We have investigated the consistence condition of Maximum Likelihood (ML) estimation for transmit power of a primary node in a wireless network with cooperative receiver nodes. By relevant theoretical analysis, the condition is that the location set of receiver nodes should not be (or asymptotically in some sense) merely in a criterion curve (which is a term given by Definition 2). In other words, this means the locations of receiver nodes should be rich enough to guarantee consistence of ML estimation. This condition can be compared with the persistent excitation condition used to guarantee the convergence of a least squares algorithm [14].

Moreover, we have also established theoretical analysis for the consistence condition of ML function, which is generated by independent yet not identically distributed random variables. A simple criterion is proposed for application.

Some relevant positive and negative numerical experiments were designed and conducted in order to verify the theoretical discoveries. All of these experiments have been analyzed and explained by relevant theoretical results established.

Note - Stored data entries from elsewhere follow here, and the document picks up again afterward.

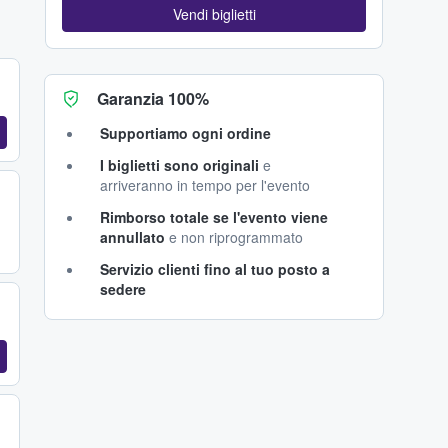
Vendi biglietti
Garanzia 100%
Supportiamo ogni ordine
I biglietti sono originali
e
arriveranno in tempo per l'evento
Rimborso totale se l'evento viene
annullato
e non riprogrammato
Servizio clienti fino al tuo posto a
sedere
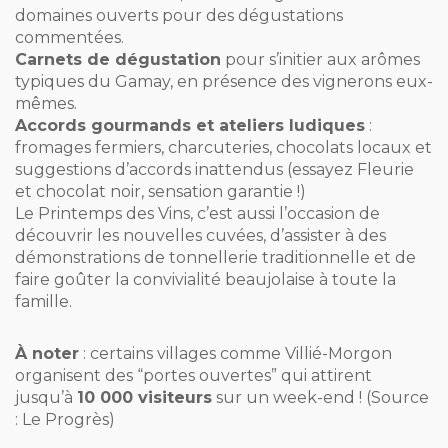
domaines ouverts pour des dégustations
commentées.
Carnets de dégustation
pour s’initier aux arômes
typiques du Gamay, en présence des vignerons eux-
mêmes.
Accords gourmands et ateliers ludiques
:
fromages fermiers, charcuteries, chocolats locaux et
suggestions d’accords inattendus (essayez Fleurie
et chocolat noir, sensation garantie !)
Le Printemps des Vins, c’est aussi l’occasion de
découvrir les nouvelles cuvées, d’assister à des
démonstrations de tonnellerie traditionnelle et de
faire goûter la convivialité beaujolaise à toute la
famille.
À noter
: certains villages comme Villié-Morgon
organisent des “portes ouvertes” qui attirent
jusqu’à
10 000 visiteurs
sur un week-end ! (Source
: Le Progrès)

As our future study, more general scenarios in transmit power estimation are of great interest—for example, the case where there are more unknown parameters in the lognormal shadowing model, as well as the case in which more primary nodes are to be estimated synchronously in the wireless network as that stated in [8]. It is believed that the strict theoretical results developed in the paper will still be useful and will be able to serve as a basis when the more general scenarios of ML estimation are handled.